その時、ルーイがはっと顔を上げた。その目は、オロオロとした普段とは違い、鋭い光を宿していた。
「シエル! 君、幻影の獣の位置が分かるの!?」
僕は少し迷った。はっきりとは言えないけれど、あの朝の練習と同じで、感覚として伝わってくるものがある。

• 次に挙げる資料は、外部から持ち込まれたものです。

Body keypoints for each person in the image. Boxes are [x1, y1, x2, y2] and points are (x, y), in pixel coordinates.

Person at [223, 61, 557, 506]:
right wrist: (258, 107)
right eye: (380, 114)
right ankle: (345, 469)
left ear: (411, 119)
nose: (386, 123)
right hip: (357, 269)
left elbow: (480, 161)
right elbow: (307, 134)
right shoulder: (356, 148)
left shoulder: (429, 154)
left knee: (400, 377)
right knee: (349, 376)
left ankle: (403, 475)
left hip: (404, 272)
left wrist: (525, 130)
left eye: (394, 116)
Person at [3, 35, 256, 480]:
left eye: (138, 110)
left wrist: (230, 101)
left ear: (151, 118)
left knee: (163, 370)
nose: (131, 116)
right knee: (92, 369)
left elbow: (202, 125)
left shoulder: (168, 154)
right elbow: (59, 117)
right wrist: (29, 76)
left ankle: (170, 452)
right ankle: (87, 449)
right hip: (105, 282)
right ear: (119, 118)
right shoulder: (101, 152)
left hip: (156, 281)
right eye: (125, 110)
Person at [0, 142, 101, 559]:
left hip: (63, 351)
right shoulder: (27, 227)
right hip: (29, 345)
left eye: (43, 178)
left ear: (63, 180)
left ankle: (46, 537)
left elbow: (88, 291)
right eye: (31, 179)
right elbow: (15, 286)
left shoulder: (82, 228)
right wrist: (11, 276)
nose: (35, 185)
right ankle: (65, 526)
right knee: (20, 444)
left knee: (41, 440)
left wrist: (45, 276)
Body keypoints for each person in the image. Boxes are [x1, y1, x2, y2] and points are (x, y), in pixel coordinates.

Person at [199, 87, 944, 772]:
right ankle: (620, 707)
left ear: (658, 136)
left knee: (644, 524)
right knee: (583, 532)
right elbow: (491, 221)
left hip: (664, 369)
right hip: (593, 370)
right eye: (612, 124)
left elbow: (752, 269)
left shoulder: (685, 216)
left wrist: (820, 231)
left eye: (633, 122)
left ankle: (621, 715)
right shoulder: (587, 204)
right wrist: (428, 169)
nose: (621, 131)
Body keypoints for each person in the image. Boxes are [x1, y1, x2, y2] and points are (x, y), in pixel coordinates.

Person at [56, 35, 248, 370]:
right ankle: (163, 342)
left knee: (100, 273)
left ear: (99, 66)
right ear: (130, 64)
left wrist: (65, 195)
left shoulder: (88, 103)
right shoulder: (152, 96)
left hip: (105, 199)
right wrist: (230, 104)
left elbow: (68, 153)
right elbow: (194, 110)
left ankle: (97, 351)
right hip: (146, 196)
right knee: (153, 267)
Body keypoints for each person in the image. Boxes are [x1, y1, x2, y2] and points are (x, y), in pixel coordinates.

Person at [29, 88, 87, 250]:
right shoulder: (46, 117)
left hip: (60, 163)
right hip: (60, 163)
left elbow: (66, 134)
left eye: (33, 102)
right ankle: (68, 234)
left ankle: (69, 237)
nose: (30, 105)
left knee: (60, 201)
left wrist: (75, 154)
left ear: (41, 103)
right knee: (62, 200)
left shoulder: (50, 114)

「うん…なんとなくだけど、どこにいるか、分かる気がする」
僕の言葉を聞いて、ルーイの顔に確信が宿った。
「分かった! それなら、作戦を変更するわ!」
ルーイは、急いで僕たちに指示を出した。
「フィル、やっぱりあなたは全力で走って! 獣に気づかれる音を出しても構わない! ローディアスは、この大きな木の影に隠れて、準備してて!」
僕も、ルーイの言葉に耳を傾けた。彼女の頭の中で、何かが繋がり始めたのが分かった。
「フィル、あなたの足の速さは獣よりも速い。だから、獣を僕たちのほうへ誘導して。ただし、獣があなたを追いかけてきたら、すぐにローディアスのいる場所へ引き返してきて!」
フィルの目が輝いた。音を立てない、という苦手なことを無理にやるのではなく、得意な「速さ」を活かす。
「わかった!」
フィルは頷くと、一気に駆け出した。その足音は、森の中に響き渡り、すぐに幻影の獣が反応して、フィルを追いかけ始めた。フィルは、ルーイの指示通り、僕たちが隠れている大きな木の方向へと、獣を誘導してきた。
「ローディアス! 今よ!」
ルーイの叫び声と同時に、木の影に身を隠していたローディアスが飛び出した。彼の手に握られた木剣が、幻影の獣の頭上目掛けて、力強く打ち落とされた。ゴォン!という鈍い音が森に響き、幻影の獣は光の粒となって消えていった。
僕たちは、初めての成功に歓声を上げた。ミスト先生は、変わらず穏やかな笑顔で、僕たちを見ていた。ルーイの知略、フィルの速さ、ローディアスの力。そして、僕の「なんとなくだけど分かる」という直感。みんなの力が合わさって、僕たちは課題を乗り越えたんだ。